The Mudcat Café TM
Thread #71908 Message #1315262
Posted By: GUEST,Sterling Webb
03-Nov-04 - 11:01 AM
Thread Name: Sigma Guitars
Subject: RE: sigma guitars
Daniel is right. The naming scheme for Sigmas was originally by size, composition, and quality. The sizes were Dreadnought (D), Grand Concert (GC) or 000, C for classical, and so forth. R is for rosewood, M for mahogany, S for sapele, B for bubinga, J for jacaranda. Originally 7 was the highest quality grade.
So, a DR-7 (the top of the line) is a rosewood dreadnought of top grade, the DM-5 a mahogany dreadnought of lesser grade, and so on.
In 1980, the model lines and designations were changed to capitalize on Martin model names: the DM-18, DM-19, DR-28, DR-28H, DR-35, DR-41, DR-45. But the older model types were also continued as well for another 4 years (1980-84).
My guess would be that the DR-14 is a souped up DR-11, just like Daniel surmised. I've never heard of the DR-14 before so I get to add a new one to my list. I've heard the DR-11 called the rarest Sigma model (just one on eBay in the last 2-3 years), but a DR-14 would have to trump that for rarity!
I've just bought a Sigma that I can't identify.
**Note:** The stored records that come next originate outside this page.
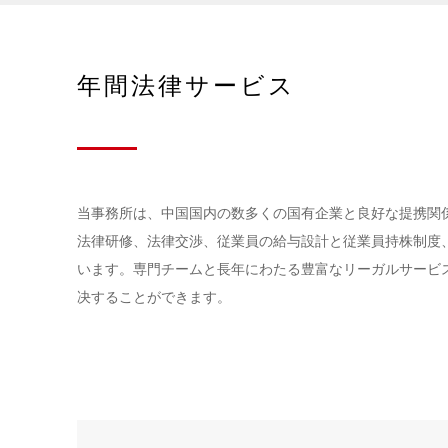
年間法律サービス
当事務所は、中国国内の数多くの国有企業と良好な提携関
法律研修、法律交渉、従業員の給与設計と従業員持株制度
います。専門チームと長年にわたる豊富なリーガルサービ
决することができます。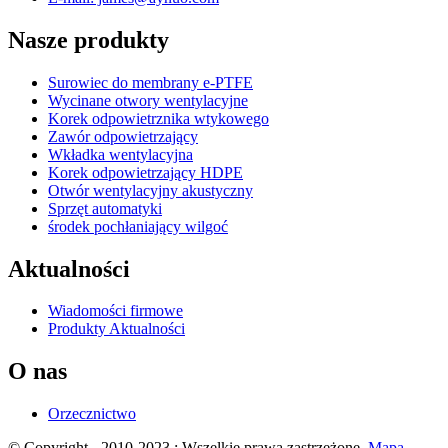
Nasze produkty
Surowiec do membrany e-PTFE
Wycinane otwory wentylacyjne
Korek odpowietrznika wtykowego
Zawór odpowietrzający
Wkładka wentylacyjna
Korek odpowietrzający HDPE
Otwór wentylacyjny akustyczny
Sprzęt automatyki
środek pochłaniający wilgoć
Aktualności
Wiadomości firmowe
Produkty Aktualności
O nas
Orzecznictwo
© Copyright - 2010-2023 : Wszelkie prawa zastrzeżone.
Mapa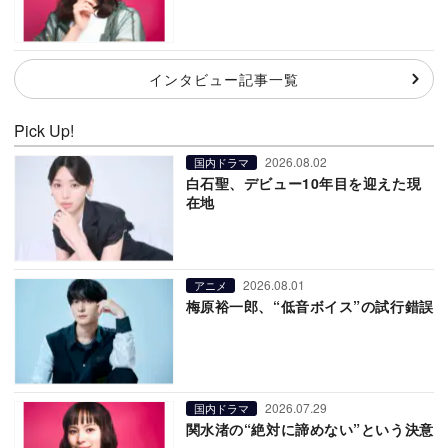
インタビュー記事一覧
Pick Up!
2026.08.02
国内ドラマ
白石聖、デビュー10年目を迎えた現
在地
2026.08.01
アニメ
梅原裕一郎、“低音ボイス”の試行錯誤
2026.07.29
国内ドラマ
関水渚の“絶対に諦めない”という決意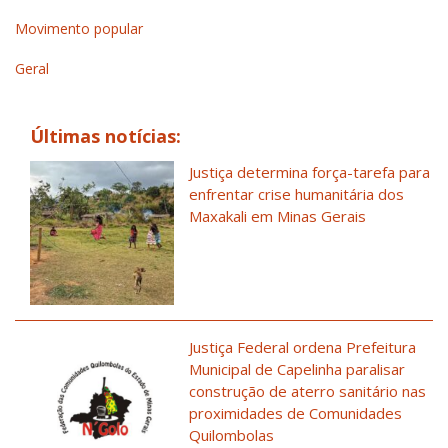
Movimento popular
Geral
Últimas notícias:
Justiça determina força-tarefa para
enfrentar crise humanitária dos
Maxakali em Minas Gerais
Justiça Federal ordena Prefeitura
Municipal de Capelinha paralisar
construção de aterro sanitário nas
proximidades de Comunidades
Quilombolas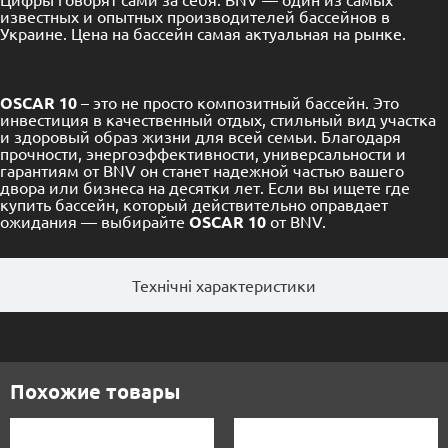
известных и опытных производителей бассейнов в
Украине. Цена на бассейн самая актуальная на рынке.
OSCAR 10
– это не просто композитный бассейн. Это
инвестиция в качественный отдых, стильный вид участка
и здоровый образ жизни для всей семьи. Благодаря
прочности, энергоэффективности, универсальности и
гарантиям от BNV он станет надежной частью вашего
двора или бизнеса на десятки лет. Если вы ищете где
купить бассейн, который действительно оправдает
ожидания — выбирайте
OSCAR 10
от BNV.
Технічні характеристики
Похожие товары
It has the old-style (1970-79) logo with the word SIGMA inlayed in pearl instead of the usual gold leaf, something I've never seen before. It is solid rosewood and spruce, with a Martin-style bridge (not an adjustable thingee) and with pearl snowflake dots on the fretboard and abalone inlays around the soundhole and top bindings. It has a "normal" (two-piece) back and encased tuners (not sealed). It's missing its paper label, so it's a mystery model with great sound.
If anybody has ever seen one like that and can help me identify it, please reply.
Many of these higher quality models appear to have been produced in very small numbers (like 100 to 150), at intervals, as needed to fill in the high-end of the dealer offerings.
Sorry I hadn't figured out the page breaks (first-time poster) and it all came out in one lump. I think I've got it now.